Plain-text document sources
########################################

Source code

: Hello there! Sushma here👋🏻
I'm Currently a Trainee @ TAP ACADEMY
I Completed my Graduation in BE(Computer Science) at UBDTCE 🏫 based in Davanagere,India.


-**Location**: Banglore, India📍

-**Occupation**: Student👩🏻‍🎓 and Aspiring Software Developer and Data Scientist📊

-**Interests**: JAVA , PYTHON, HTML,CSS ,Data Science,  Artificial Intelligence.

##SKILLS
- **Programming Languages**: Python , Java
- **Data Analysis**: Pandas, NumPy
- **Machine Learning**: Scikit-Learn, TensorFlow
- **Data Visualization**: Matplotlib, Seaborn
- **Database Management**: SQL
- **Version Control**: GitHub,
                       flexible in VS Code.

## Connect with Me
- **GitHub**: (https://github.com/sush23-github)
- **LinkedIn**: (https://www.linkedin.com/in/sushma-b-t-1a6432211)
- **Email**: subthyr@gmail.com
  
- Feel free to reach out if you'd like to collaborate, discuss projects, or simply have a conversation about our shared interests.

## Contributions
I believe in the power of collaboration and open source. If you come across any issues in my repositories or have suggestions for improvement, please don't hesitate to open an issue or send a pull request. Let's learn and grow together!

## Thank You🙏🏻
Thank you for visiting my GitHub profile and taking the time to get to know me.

########################################

_Exercise aim_
Can you reproduce every line of the records above, word for word?

_Exercise output_
Source code

: Hello there! Sushma here👋🏻
I'm Currently a Trainee @ TAP ACADEMY
I Completed my Graduation in BE(Computer Science) at UBDTCE 🏫 based in Davanagere,India.


-**Location**: Banglore, India📍

-**Occupation**: Student👩🏻‍🎓 and Aspiring Software Developer and Data Scientist📊

-**Interests**: JAVA , PYTHON, HTML,CSS ,Data Science,  Artificial Intelligence.

##SKILLS
- **Programming Languages**: Python , Java
- **Data Analysis**: Pandas, NumPy
- **Machine Learning**: Scikit-Learn, TensorFlow
- **Data Visualization**: Matplotlib, Seaborn
- **Database Management**: SQL
- **Version Control**: GitHub,
                       flexible in VS Code.

## Connect with Me
- **GitHub**: (https://github.com/sush23-github)
- **LinkedIn**: (https://www.linkedin.com/in/sushma-b-t-1a6432211)
- **Email**: subthyr@gmail.com
  
- Feel free to reach out if you'd like to collaborate, discuss projects, or simply have a conversation about our shared interests.

## Contributions
I believe in the power of collaboration and open source. If you come across any issues in my repositories or have suggestions for improvement, please don't hesitate to open an issue or send a pull request. Let's learn and grow together!

## Thank You🙏🏻
Thank you for visiting my GitHub profile and taking the time to get to know me.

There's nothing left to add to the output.